Input material:
• • • • •

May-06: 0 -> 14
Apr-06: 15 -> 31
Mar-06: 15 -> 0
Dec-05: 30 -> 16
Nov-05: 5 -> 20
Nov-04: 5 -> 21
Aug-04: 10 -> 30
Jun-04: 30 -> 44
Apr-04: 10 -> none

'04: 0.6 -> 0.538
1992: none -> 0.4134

• • • • •

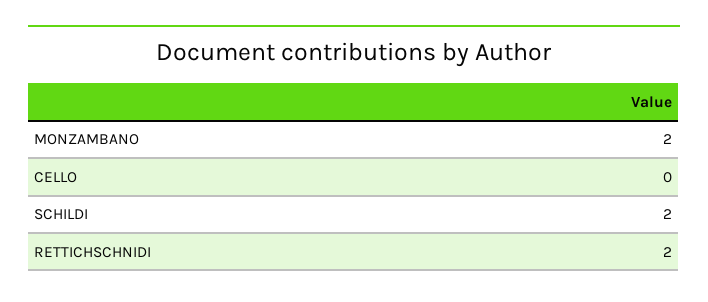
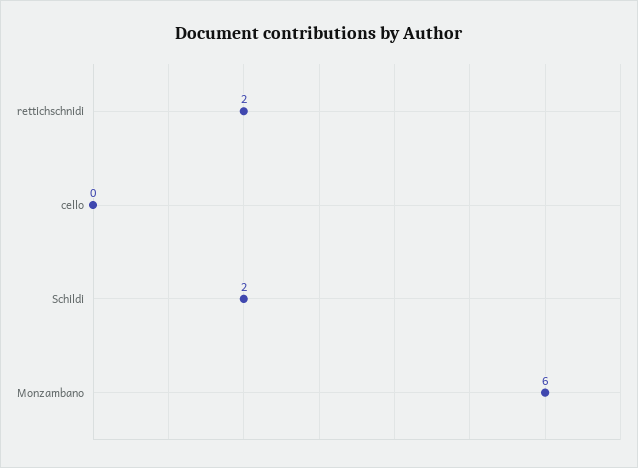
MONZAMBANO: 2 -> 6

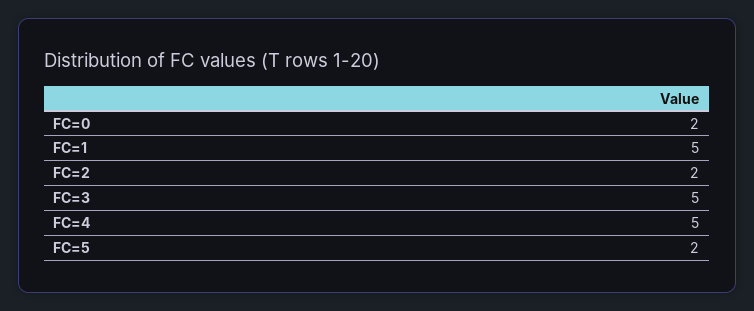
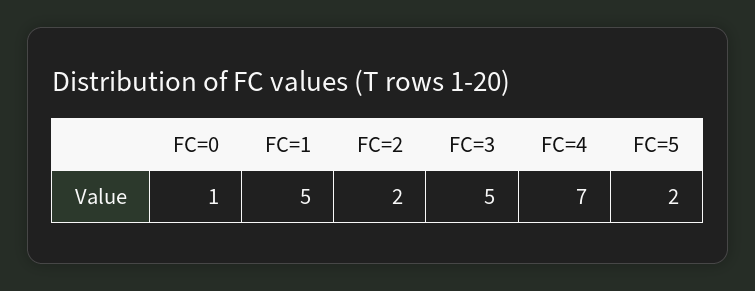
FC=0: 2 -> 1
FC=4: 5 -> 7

• • • • •

Task goal:
Each line above from the one with "Aug-04: 10 -> 30" up to and including the one with "1992: none -> 0.4134" must be set down exactly, and no line outside that span may appear.

Output:
Aug-04: 10 -> 30
Jun-04: 30 -> 44
Apr-04: 10 -> none

'04: 0.6 -> 0.538
1992: none -> 0.4134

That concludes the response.